BEGIN DATA TO USE

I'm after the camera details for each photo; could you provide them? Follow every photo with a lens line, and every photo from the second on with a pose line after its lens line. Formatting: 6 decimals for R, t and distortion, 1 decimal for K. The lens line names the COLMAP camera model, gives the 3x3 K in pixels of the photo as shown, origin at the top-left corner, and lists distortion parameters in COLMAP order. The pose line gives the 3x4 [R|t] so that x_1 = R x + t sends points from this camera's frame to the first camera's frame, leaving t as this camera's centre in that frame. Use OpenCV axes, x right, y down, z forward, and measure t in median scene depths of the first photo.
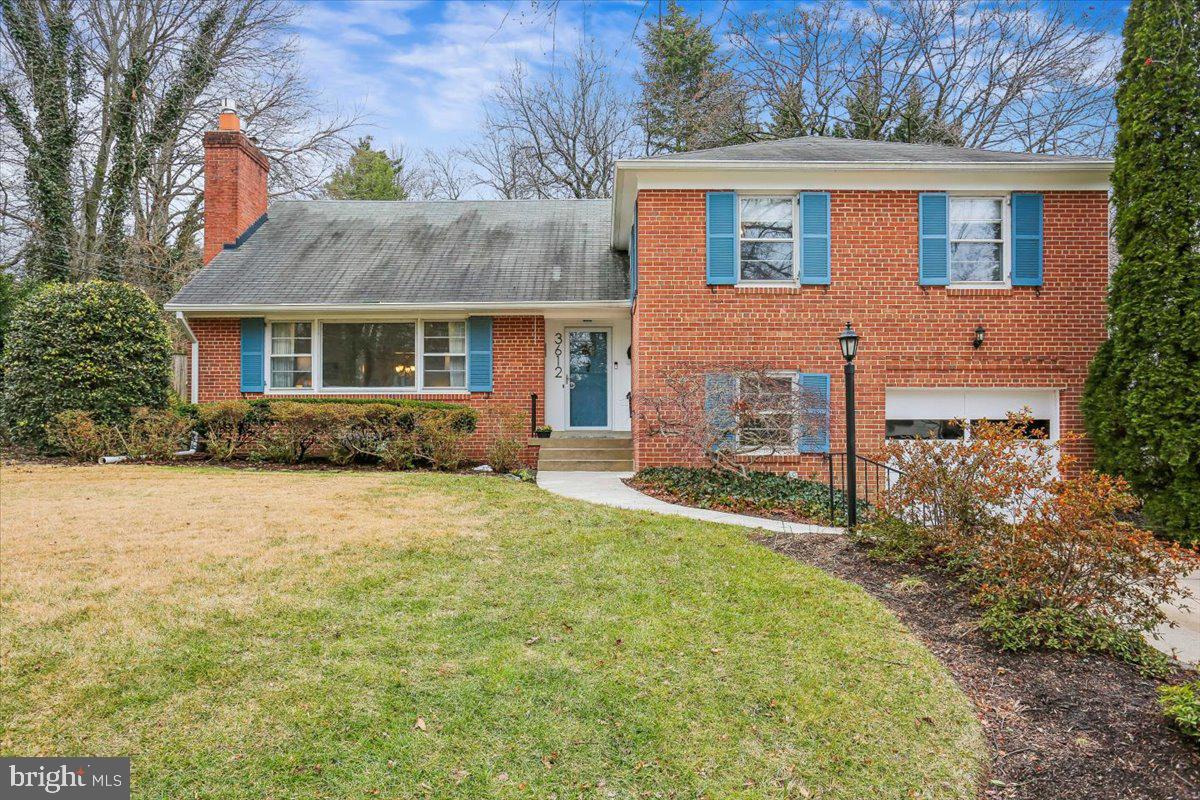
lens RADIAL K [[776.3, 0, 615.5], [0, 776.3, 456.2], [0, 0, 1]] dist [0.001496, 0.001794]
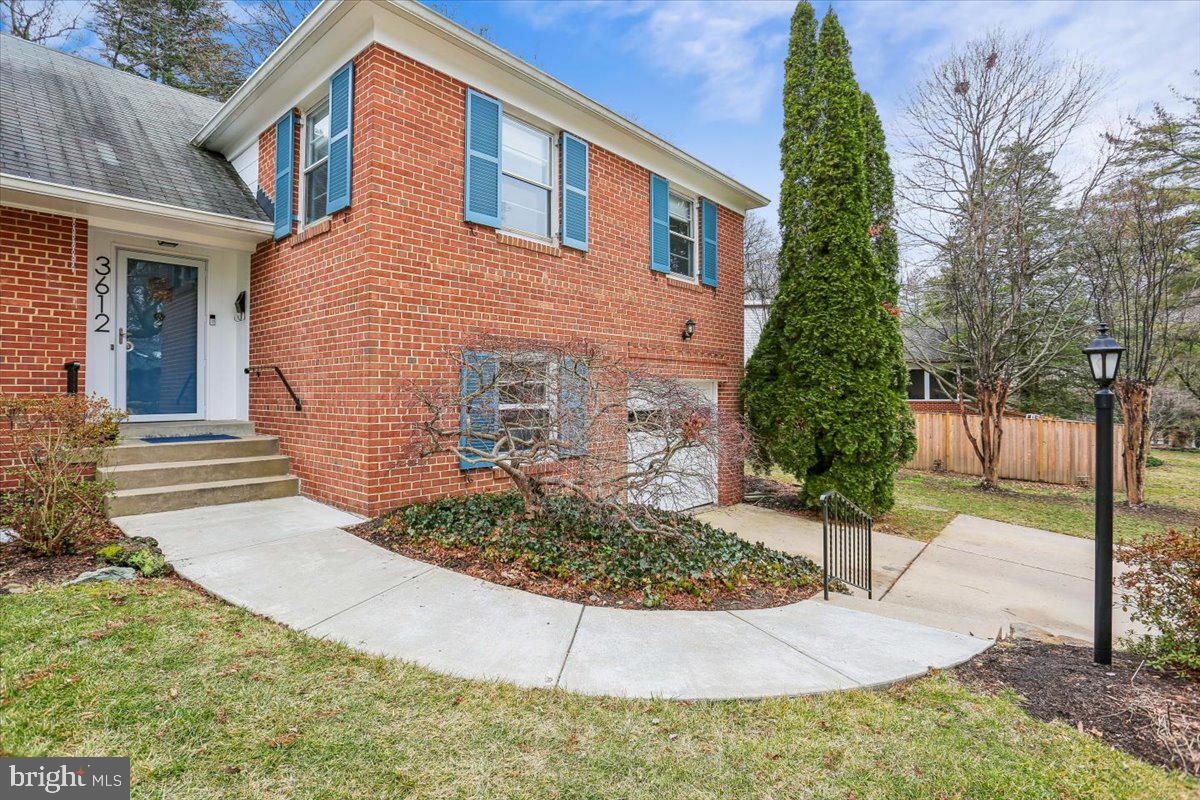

END DATA TO USE
BEGIN DATA TO USE

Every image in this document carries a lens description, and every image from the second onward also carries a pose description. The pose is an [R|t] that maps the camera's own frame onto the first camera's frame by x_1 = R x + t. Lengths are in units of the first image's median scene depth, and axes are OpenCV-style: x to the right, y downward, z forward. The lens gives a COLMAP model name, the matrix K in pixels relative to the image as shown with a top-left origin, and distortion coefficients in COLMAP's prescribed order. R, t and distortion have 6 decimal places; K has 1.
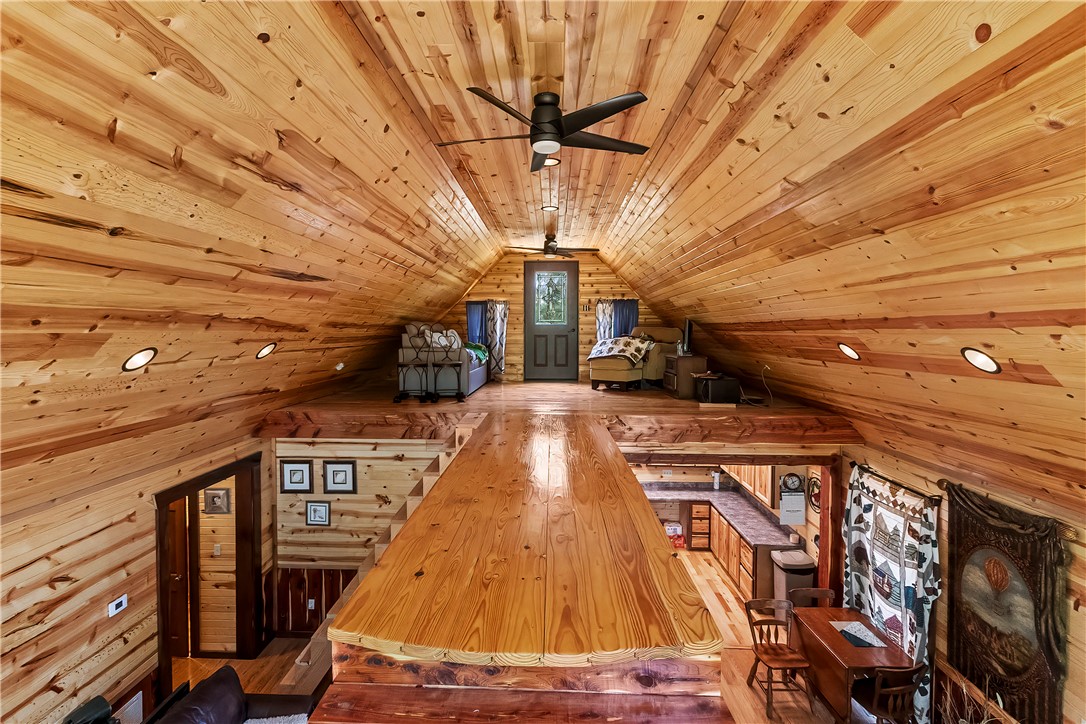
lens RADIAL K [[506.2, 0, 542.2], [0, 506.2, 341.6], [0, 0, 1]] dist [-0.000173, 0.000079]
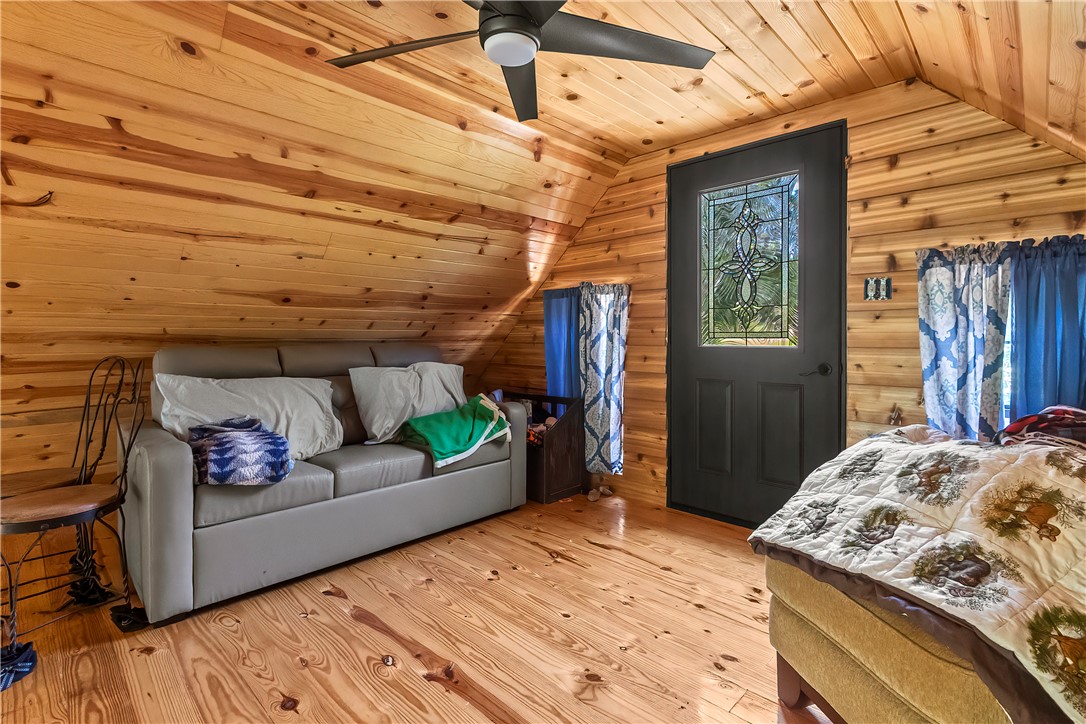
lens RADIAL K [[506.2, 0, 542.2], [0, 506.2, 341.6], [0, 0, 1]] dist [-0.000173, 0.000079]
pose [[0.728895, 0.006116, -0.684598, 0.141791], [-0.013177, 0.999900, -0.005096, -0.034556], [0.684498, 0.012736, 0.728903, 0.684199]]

END DATA TO USE
BEGIN DATA TO USE

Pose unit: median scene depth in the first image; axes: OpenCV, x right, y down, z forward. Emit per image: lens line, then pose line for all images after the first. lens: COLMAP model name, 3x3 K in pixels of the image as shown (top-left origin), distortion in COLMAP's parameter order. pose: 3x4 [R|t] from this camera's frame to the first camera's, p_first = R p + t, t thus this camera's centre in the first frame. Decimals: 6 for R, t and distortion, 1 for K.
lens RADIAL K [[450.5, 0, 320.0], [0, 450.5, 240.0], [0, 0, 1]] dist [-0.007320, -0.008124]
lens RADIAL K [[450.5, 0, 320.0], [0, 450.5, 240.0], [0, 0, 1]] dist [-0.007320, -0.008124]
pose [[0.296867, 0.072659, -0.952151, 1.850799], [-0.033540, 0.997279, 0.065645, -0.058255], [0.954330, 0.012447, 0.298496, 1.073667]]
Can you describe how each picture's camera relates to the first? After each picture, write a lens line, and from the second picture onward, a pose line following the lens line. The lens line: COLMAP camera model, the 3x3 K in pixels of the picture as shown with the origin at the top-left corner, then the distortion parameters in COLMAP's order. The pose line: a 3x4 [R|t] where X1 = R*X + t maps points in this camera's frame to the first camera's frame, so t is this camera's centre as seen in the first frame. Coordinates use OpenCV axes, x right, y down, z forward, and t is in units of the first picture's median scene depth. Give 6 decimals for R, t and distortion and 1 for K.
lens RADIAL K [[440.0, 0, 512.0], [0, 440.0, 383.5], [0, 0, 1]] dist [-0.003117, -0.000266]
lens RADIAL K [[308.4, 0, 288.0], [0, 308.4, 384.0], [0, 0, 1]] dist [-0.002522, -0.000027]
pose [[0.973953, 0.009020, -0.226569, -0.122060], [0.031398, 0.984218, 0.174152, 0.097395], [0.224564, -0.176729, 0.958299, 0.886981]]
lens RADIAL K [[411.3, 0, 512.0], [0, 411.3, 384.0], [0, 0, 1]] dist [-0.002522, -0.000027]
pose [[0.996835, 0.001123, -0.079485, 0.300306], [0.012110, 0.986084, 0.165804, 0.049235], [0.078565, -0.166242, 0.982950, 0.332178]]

END DATA TO USE

HOW TO COMPLETE THIS TASK — Transcribe the stretch of items from the line containing "I'm after the" through the line containing "dist [0.001496, 0.001794]", both ends included, and omit the pictures from your answer.

SOLVED PROBLEM —
I'm after the camera details for each photo; could you provide them? Follow every photo with a lens line, and every photo from the second on with a pose line after its lens line. Formatting: 6 decimals for R, t and distortion, 1 decimal for K. The lens line names the COLMAP camera model, gives the 3x3 K in pixels of the photo as shown, origin at the top-left corner, and lists distortion parameters in COLMAP order. The pose line gives the 3x4 [R|t] so that x_1 = R x + t sends points from this camera's frame to the first camera's frame, leaving t as this camera's centre in that frame. Use OpenCV axes, x right, y down, z forward, and measure t in median scene depths of the first photo.
lens RADIAL K [[776.3, 0, 615.5], [0, 776.3, 456.2], [0, 0, 1]] dist [0.001496, 0.001794]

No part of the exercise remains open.